Lots and lots of Jews

Bamidbar
Numbers 1:1 - 4:20

In 2000-01, the Jewish population of the United States stood at 5.2 million. Others now revise the estimate upward to 6.4 million. We worry about how many we are.

We are not the first to do so. Israelites are counted in this week's sedra, again with an accompanying debate – not over accuracy, but propriety, since Exodus 30:12 warns that counting Jews can bring about disaster. When King David deploys a census later on in the Bible, 70,000 people perish.

Could the warning of Exodus apply to us too?

We should take comfort, perhaps, in the midrash that permits a census, if taken for good reason – taxation, for example, and recruiting an army. But what is our rationale? Why, exactly, did we spend $6 million to count our numbers at the turn of the millennium?

I sometimes worry that we wanted only to make sure we still have lots and lots of Jews – as if lots and lots of Jews automatically means more "lots and lots of Jews" – and "lots and lots and lots and lots of Jews" is itself sufficient reason to take a census. The rabbis, however, who valued Jewish continuity at least as much as we do, say it isn't. David's sin, they explain, was precisely that he loved the idea of ruling over lots and lots of Jews, for no other reason than having lots and lots of Jews.

But let's give ourselves the benefit of the doubt. Lots and lots of Jews may not be a sufficient goal in and of itself, but whatever the proper end of Jewish peoplehood is, it will fail if we have no Jews to accomplish it. To be sure, Ralbag thinks we should trust in God to raise our numbers – so as to fulfill the promise that Abraham would father a multitude – but we also have the principle not to depend on miracles, so if we really suspect Jews are disappearing, I guess we might countenance a population survey.

But now we run into the warning of the great hasidic master Elimelech of Lyszensk (call it the Elimelech principle): never count Jews while we are not doing God's will, since such a count would be purely quantitative; what we need instead is a qualitative measure of the extent to which Jews who do God's will affect God's world.

There's the rub. Jewish numbers as an end in itself is idolatrous. Suppose for the sake of argument, Jews became sufficiently wise, wealthy, and powerful to design a system to guarantee more Jews, who then add their own wisdom, wealth, and power to guarantee yet more Jews, who…. Well, you get the idea. By itself, would constantly growing numbers lead to success? Not according to the Elimelech principle, which cautions us to assess the Jewish contribution to the world, not the Jewish population in it.

Here's a place where classical Reform and hasidic Jews agree. Following the prophets, Reform Jews called it the "Jewish mission." Like Elimelech himself, we prefer nowadays to cite the kabalistic ideal: tikun olam. Either way, it surpasses the principle of "numbers for numbers' sake."

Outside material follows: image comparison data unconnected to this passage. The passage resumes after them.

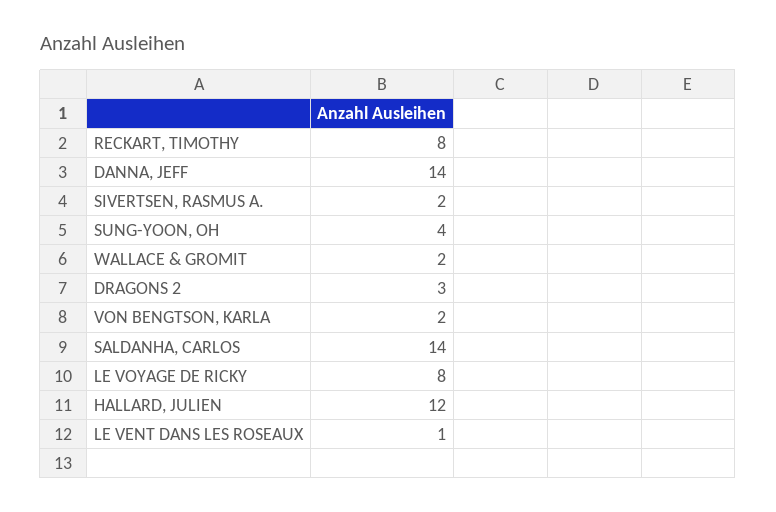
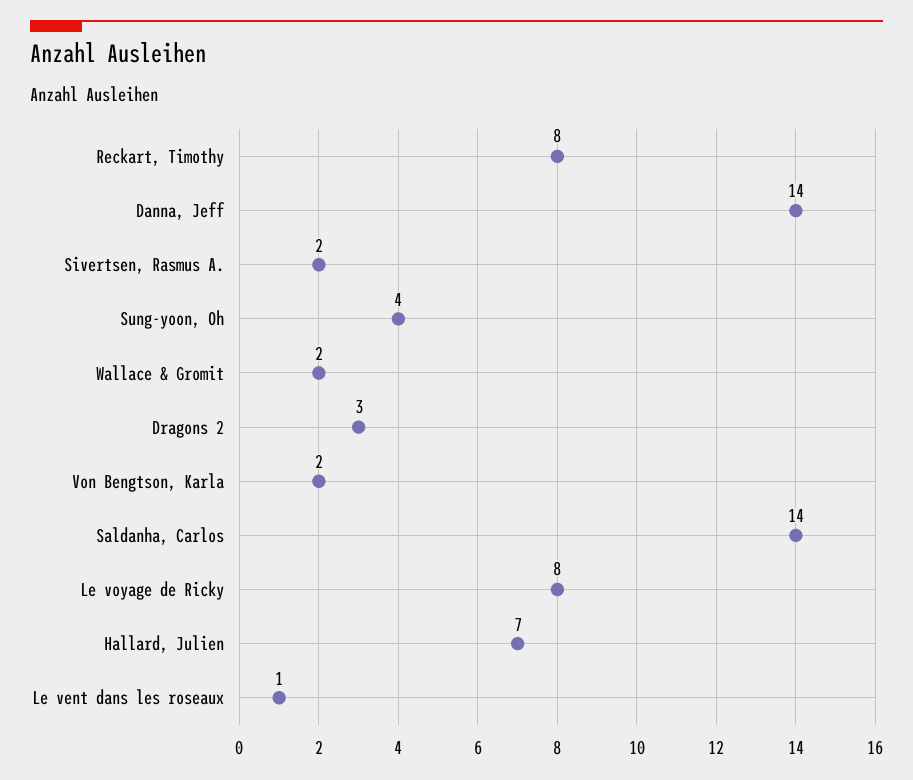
  {
    "RECKART, TIMOTHY": 8,
    "DANNA, JEFF": 14,
    "SIVERTSEN, RASMUS A.": 2,
    "SUNG-YOON, OH": 4,
    "WALLACE & GROMIT": 2,
    "DRAGONS 2": 3,
    "VON BENGTSON, KARLA": 2,
    "SALDANHA, CARLOS": 14,
    "LE VOYAGE DE RICKY": 8,
-   "HALLARD, JULIEN": 12,
+   "HALLARD, JULIEN": 7,
    "LE VENT DANS LES ROSEAUX": 1
  }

Our current strategy is bankrupt. Obsessing over Jewish numbers was an obvious reaction to those of us (like myself) who were raised with Hitler in the background and a virgin State of Israel under siege. Jewish numbers are of less concern to the next generation, who want to know why more numbers matter. So I invoke the Elimelech principle, which insists that we measure how much Jews do, not how many Jews there are.

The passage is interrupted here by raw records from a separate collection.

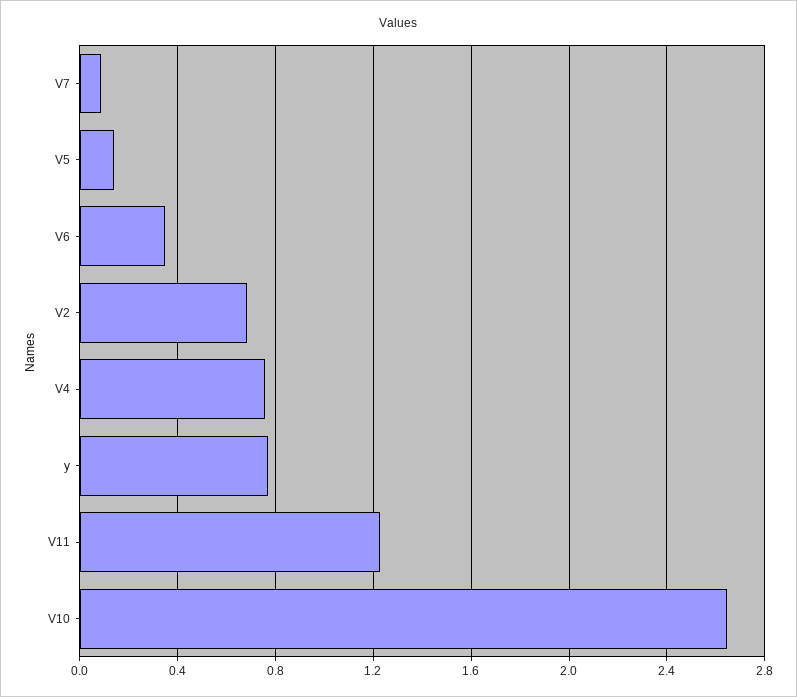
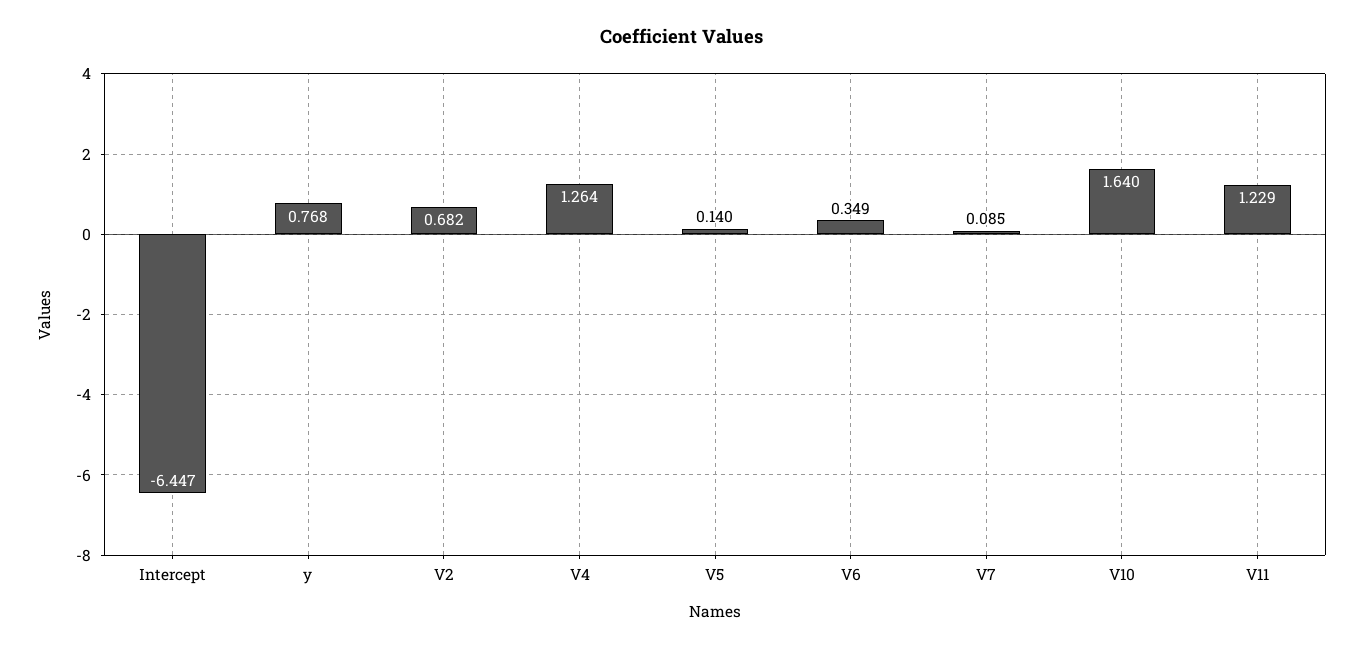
  {
    "V7": 0.085,
    "V5": 0.14,
    "V6": 0.349,
    "V2": 0.682,
-   "V4": 0.75,
+   "V4": 1.264,
    "y": 0.768,
    "V11": 1.229,
-   "V10": 2.65
+   "V10": 1.64,
+   "Intercept": -6.447
  }

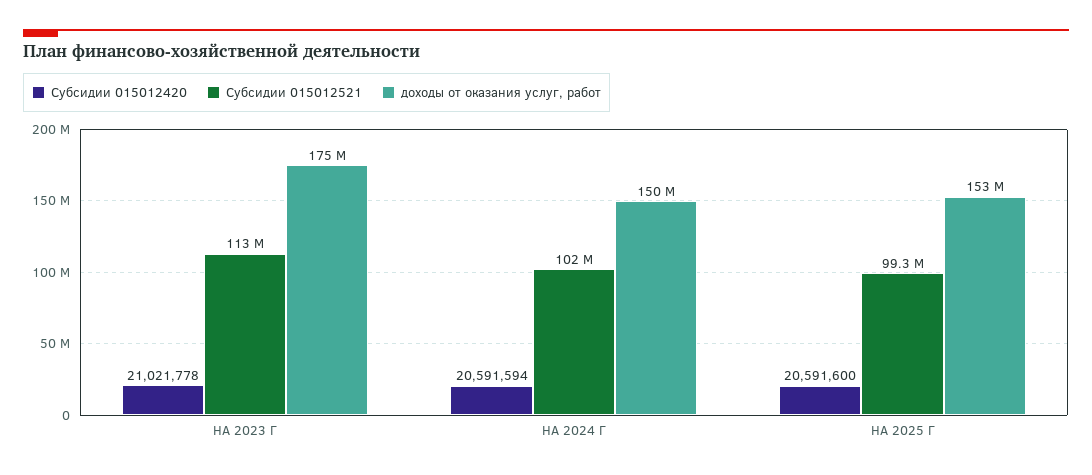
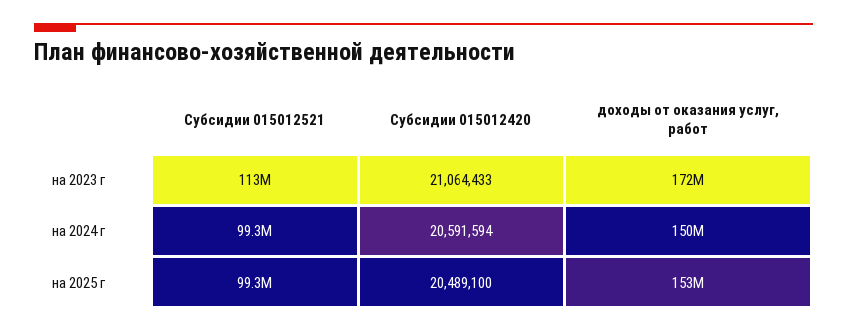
  {
    "Субсидии 015012420": {
-     "НА 2023 Г": 21021778,
+     "НА 2023 Г": 21064433,
      "НА 2024 Г": 20591594,
-     "НА 2025 Г": 20591600
+     "НА 2025 Г": 20489100
    },
    "Субсидии 015012521": {
      "НА 2023 Г": 113000000,
-     "НА 2024 Г": 102000000,
+     "НА 2024 Г": 99300000,
      "НА 2025 Г": 99300000
    },
    "доходы от оказания услуг, работ": {
-     "НА 2023 Г": 175000000,
+     "НА 2023 Г": 172000000,
      "НА 2024 Г": 150000000,
      "НА 2025 Г": 153000000
    }
  }

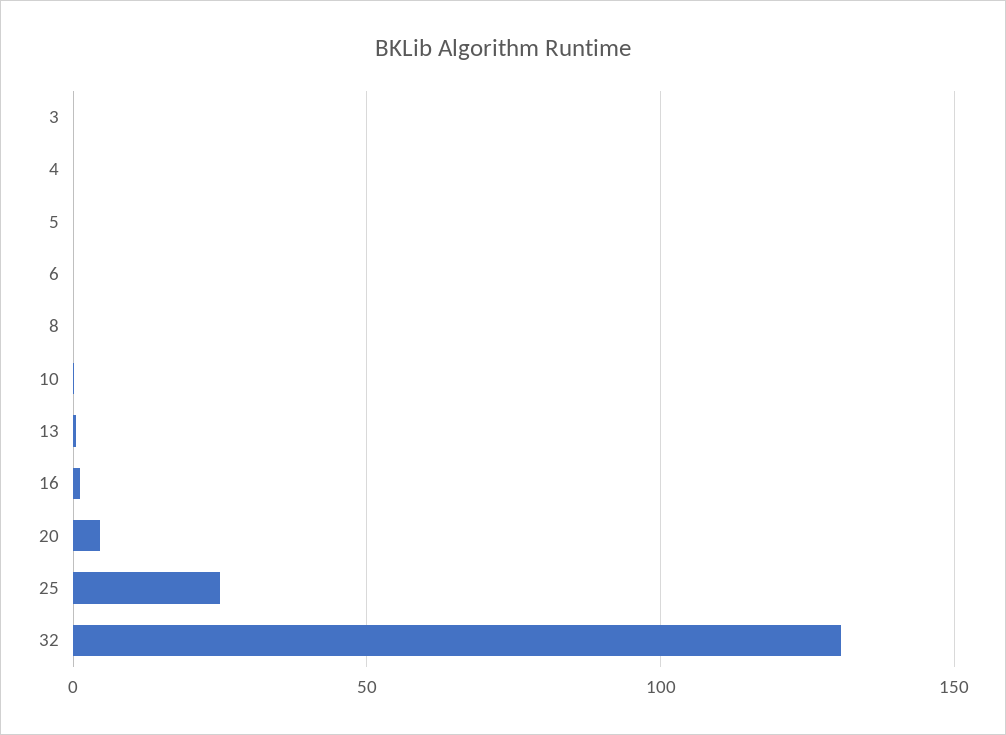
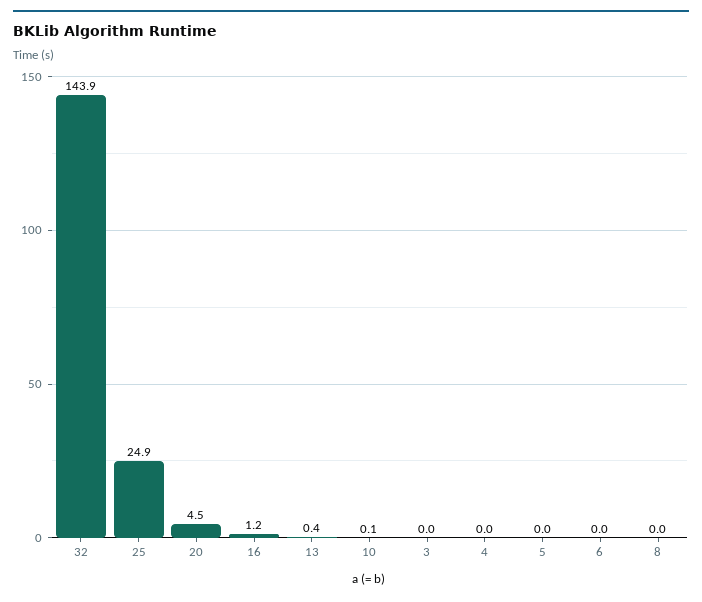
  {
    "3": 0,
    "4": 0,
    "5": 0,
    "6": 0,
    "8": 0,
    "10": 0.1,
    "13": 0.4,
    "16": 1.2,
    "20": 4.5,
    "25": 24.9,
-   "32": 130
+   "32": 143.9
  }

Take one simple case: Darfur. Surely we can agree on the Jewish imperative to save lives in what everyone knows is a case of racial extermination. As a benchmark, take the American Jewish World Service, which leads the way in this cause and which has collected $4.5 million in three years, an average of $1.5 million a year. What if every year we quadrupled it, by matching the $6 million of our population study? Suppose we actually tripled it – $18 million is a nice round number, and eminently achievable – UJA-Federation in New York alone raised $144 million last year. Suppose that we also took as our model the incredible success we have in garnering American support for Israel and launched a similarly single-minded and sophisticated political campaign to prevent a Darfurian holocaust.

What if only then we count Jews – specifically those who rallied behind this Jewish moral cause?

I suspect with such a demonstration of Jewish purpose, our numbers would grow – not just with Jews but non-Jews, too, who would have good reason to sign on to such a people.

As things stand, we are throwing, not showing: throwing more money into counting without showing why we should count. That does amount to a certain kind of counting – counting on a miracle. And that, it will be recalled, is forbidden by Jewish law.